Fig. 36.—Embryos of Four Mammals.

Dog, Bat, Rabbit, Man—at Three Different Stages of Development.

Comparative anatomy traces the arms and legs of man through various land forms back to the limbs of fishes. And the human heart and lungs, the liver, kidneys and stomach, the eyes and ears, the nose and mouth, have been fashioned from the organs of primitive creatures through successive modifications during countless ages. The larynx, which makes possible the human voice, appears in diverse stages of development in the Amphibia.
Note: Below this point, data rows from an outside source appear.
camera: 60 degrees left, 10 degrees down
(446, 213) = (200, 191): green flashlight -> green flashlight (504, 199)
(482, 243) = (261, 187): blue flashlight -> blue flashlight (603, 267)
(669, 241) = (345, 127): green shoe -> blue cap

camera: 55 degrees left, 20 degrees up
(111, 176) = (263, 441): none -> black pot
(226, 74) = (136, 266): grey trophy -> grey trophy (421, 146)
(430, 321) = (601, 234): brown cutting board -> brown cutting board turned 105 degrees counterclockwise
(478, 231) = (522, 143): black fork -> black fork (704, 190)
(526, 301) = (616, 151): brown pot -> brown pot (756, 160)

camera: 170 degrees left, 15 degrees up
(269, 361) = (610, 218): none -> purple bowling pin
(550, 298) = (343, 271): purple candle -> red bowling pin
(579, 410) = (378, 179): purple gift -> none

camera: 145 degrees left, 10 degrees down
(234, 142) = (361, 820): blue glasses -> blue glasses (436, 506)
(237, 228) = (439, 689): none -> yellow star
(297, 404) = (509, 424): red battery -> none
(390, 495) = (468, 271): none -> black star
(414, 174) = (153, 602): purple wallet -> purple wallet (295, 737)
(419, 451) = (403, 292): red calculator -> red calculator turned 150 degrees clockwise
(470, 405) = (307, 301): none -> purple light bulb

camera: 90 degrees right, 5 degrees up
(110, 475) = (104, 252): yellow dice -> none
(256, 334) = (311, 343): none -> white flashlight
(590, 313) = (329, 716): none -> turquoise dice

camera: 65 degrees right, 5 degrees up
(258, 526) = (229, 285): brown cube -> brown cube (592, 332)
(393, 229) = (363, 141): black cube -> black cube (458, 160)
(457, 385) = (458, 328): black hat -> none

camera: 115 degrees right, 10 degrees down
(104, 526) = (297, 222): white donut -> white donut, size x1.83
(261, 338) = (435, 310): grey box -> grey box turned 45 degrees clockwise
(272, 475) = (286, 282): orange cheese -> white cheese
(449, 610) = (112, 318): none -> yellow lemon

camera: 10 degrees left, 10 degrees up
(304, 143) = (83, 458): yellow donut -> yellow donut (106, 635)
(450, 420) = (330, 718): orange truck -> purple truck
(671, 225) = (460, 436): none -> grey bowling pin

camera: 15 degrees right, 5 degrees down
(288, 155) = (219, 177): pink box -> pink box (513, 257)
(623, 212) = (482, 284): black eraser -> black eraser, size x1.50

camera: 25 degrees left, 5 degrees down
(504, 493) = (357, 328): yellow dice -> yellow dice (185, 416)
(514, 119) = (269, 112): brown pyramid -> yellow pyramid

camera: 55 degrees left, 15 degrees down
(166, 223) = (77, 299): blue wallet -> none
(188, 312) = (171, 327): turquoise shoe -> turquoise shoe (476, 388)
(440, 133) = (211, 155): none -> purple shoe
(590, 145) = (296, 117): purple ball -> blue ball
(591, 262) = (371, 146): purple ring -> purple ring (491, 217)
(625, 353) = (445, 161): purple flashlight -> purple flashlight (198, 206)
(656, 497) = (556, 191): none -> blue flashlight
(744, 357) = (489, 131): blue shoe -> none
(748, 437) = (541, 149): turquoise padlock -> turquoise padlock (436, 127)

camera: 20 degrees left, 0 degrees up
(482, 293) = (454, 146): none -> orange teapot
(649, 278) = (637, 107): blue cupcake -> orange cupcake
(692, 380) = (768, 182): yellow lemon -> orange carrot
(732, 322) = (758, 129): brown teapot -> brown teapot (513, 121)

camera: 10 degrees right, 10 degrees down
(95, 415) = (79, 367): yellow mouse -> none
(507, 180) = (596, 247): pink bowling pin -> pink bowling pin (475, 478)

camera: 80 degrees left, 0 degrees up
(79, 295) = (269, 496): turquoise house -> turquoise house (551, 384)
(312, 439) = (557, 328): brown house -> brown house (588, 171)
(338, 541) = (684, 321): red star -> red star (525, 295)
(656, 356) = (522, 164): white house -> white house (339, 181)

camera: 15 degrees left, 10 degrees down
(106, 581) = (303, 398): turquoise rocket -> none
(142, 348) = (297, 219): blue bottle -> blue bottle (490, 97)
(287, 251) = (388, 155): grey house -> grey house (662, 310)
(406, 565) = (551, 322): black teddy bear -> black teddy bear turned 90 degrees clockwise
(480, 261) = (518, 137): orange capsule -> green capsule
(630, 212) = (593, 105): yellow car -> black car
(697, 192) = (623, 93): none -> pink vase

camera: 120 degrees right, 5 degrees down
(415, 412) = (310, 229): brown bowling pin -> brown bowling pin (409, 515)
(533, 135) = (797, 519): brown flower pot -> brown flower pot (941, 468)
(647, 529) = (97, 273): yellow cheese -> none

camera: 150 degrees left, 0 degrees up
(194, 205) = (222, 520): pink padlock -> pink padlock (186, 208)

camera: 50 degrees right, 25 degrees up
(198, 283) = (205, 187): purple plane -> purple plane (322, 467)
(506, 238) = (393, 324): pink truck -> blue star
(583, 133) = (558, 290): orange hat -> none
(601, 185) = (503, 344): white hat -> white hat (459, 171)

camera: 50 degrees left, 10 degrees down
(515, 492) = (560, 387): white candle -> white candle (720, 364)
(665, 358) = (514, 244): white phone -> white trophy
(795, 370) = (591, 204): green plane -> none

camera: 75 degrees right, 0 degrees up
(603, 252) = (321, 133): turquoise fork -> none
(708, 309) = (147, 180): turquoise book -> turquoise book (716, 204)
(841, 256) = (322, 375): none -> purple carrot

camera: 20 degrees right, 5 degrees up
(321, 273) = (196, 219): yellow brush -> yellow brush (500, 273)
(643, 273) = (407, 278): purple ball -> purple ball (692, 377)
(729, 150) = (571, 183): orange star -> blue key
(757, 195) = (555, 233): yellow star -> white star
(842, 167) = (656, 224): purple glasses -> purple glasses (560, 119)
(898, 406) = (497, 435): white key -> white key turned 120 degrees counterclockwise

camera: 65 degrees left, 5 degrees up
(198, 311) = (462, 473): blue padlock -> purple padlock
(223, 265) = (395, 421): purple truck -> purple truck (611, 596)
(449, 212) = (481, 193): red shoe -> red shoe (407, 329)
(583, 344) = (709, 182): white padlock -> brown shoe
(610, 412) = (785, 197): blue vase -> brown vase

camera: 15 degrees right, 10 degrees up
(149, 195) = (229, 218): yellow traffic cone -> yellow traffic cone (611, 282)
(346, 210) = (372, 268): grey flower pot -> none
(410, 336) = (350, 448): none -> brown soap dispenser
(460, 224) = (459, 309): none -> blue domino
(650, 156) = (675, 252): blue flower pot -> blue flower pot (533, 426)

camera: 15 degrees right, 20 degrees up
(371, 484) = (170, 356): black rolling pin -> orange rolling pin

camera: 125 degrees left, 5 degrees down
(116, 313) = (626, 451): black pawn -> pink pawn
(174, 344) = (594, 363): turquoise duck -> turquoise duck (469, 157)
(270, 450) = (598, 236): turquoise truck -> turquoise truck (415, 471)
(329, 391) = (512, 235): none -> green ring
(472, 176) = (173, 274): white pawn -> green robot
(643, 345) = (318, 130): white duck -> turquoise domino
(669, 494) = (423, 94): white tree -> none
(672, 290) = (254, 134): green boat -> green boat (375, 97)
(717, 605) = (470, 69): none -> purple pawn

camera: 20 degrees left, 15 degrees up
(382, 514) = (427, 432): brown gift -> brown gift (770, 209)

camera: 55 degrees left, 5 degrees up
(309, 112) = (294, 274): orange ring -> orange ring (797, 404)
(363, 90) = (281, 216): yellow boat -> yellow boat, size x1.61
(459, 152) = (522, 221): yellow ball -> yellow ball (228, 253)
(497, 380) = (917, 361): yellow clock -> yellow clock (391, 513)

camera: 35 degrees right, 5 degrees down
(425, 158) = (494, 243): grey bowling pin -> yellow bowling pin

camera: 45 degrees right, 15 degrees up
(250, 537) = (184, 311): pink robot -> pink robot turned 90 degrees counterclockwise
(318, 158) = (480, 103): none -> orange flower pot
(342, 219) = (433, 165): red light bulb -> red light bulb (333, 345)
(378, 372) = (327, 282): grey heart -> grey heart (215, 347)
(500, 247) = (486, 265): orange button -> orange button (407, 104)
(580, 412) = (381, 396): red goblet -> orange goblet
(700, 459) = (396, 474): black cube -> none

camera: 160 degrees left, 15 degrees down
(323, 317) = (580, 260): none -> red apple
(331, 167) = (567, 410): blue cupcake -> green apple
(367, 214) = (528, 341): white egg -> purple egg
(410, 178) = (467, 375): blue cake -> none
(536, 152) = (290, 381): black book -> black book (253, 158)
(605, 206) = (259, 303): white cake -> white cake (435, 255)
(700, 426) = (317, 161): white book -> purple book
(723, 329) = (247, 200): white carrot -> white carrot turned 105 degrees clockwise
Man’s remote ape-like progenitors had tails, and for a time in its embryonic development, the human babe has a tail longer than his legs ([Fig. 36, middle row]). Moreover, in the annals of medical science, there are records of many otherwise well-formed children born with tails. Professor Haeckel, in his “Evolution of Man,” shows photographs of a six-months-old tailed boy ([Fig. 37]). The presence of this tail is another rare instance of the vaulting power of heredity—a case in which Nature recalls a phase of her distant life.

Fig. 37.—Tail of a Six-Months-old Boy.

Removed by Operation by Dr. Granville Harrison, in 1901. “A great number of such cases,” says Haeckel, “are given by Max Bartells in his essay on ‘Tailed Men,’ 1884.”

Every human being carries the rudiment of an ancestral tail, the coccyx, at the base of his spine. In the human embryo, the very muscles for wagging this tail are still found. In adult man, these muscles are represented, as a rule, by bands of fibrous tissue. Occasionally, however, the dissecting surgeon finds these muscles well developed in the body of a man or woman. Science says that evolution alone can explain this lingering relic of a tail, with its attendant muscles, in the human body.